§ **SUPPLIED MATERIAL**:

####################

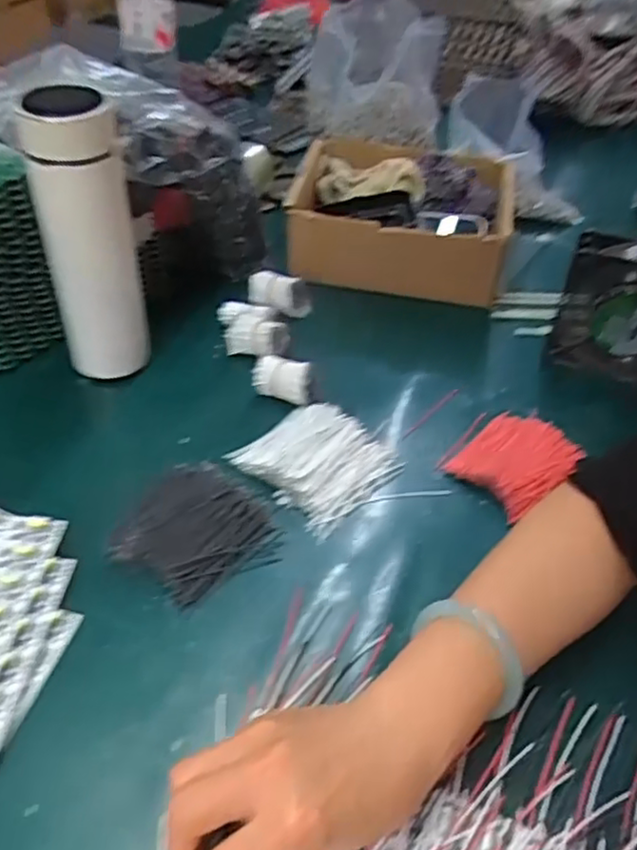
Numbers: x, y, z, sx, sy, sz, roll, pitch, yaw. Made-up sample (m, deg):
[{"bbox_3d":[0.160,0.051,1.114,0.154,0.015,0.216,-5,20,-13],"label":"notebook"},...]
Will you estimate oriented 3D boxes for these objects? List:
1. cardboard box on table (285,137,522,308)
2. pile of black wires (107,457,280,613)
[{"bbox_3d":[0.087,-0.226,0.722,0.217,0.091,0.172,9,44,6],"label":"cardboard box on table"},{"bbox_3d":[-0.081,0.071,0.475,0.095,0.014,0.098,27,49,22],"label":"pile of black wires"}]

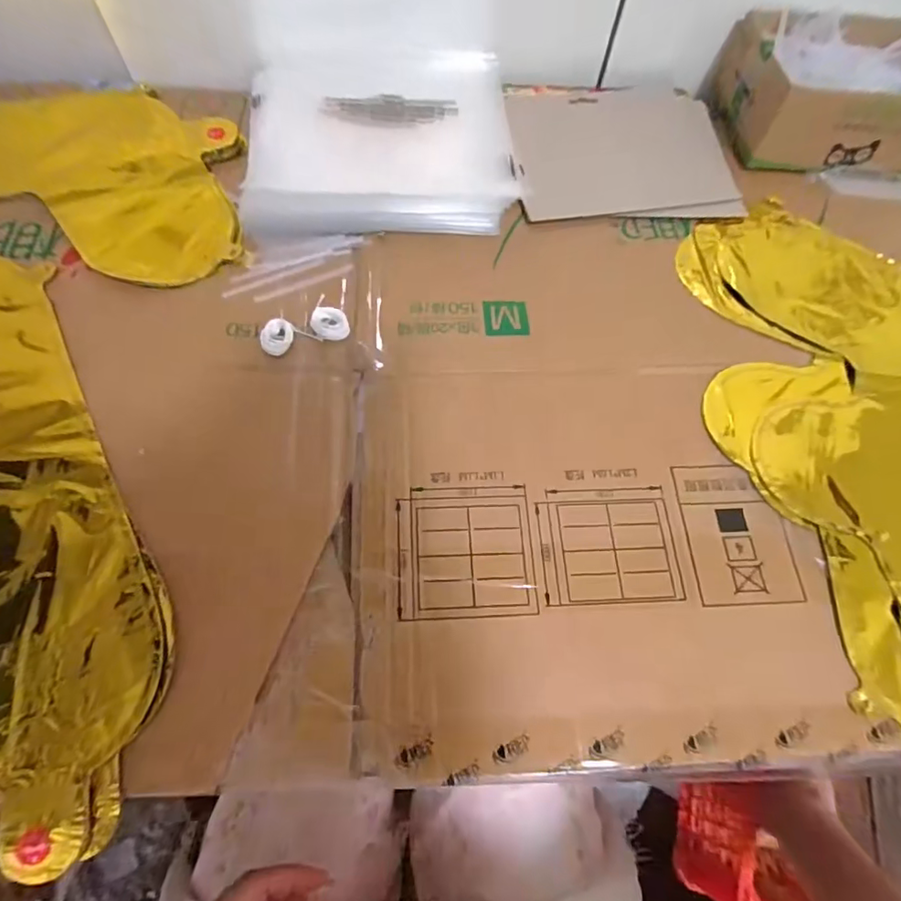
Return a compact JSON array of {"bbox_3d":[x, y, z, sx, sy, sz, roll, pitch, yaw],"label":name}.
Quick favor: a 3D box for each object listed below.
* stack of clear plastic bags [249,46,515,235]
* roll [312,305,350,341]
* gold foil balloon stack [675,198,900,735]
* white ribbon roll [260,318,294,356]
[{"bbox_3d":[-0.061,-0.279,0.472,0.231,0.025,0.222,-6,65,-6],"label":"stack of clear plastic bags"},{"bbox_3d":[-0.087,-0.091,0.381,0.025,0.006,0.028,-16,66,-11],"label":"roll"},{"bbox_3d":[0.307,-0.003,0.351,0.234,0.027,0.441,-6,65,-6],"label":"gold foil balloon stack"},{"bbox_3d":[-0.121,-0.080,0.373,0.020,0.007,0.030,3,64,-2],"label":"white ribbon roll"}]

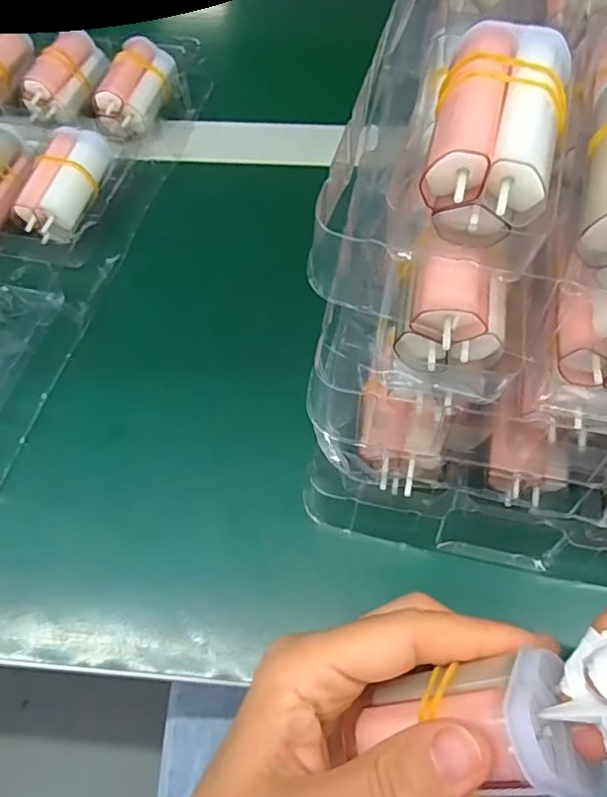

####################

§ **PROBLEM STATEMENT**: The answer is the lines above from the one with "1. cardboard box on table (285,137,522,308)" to the one with "balloon stack [675,198,900,735]", set down exactly, with no pictures.

§ **COMPLETED EXERCISE**:
1. cardboard box on table (285,137,522,308)
2. pile of black wires (107,457,280,613)
[{"bbox_3d":[0.087,-0.226,0.722,0.217,0.091,0.172,9,44,6],"label":"cardboard box on table"},{"bbox_3d":[-0.081,0.071,0.475,0.095,0.014,0.098,27,49,22],"label":"pile of black wires"}]

Return a compact JSON array of {"bbox_3d":[x, y, z, sx, sy, sz, roll, pitch, yaw],"label":name}.
Quick favor: a 3D box for each object listed below.
* stack of clear plastic bags [249,46,515,235]
* roll [312,305,350,341]
* gold foil balloon stack [675,198,900,735]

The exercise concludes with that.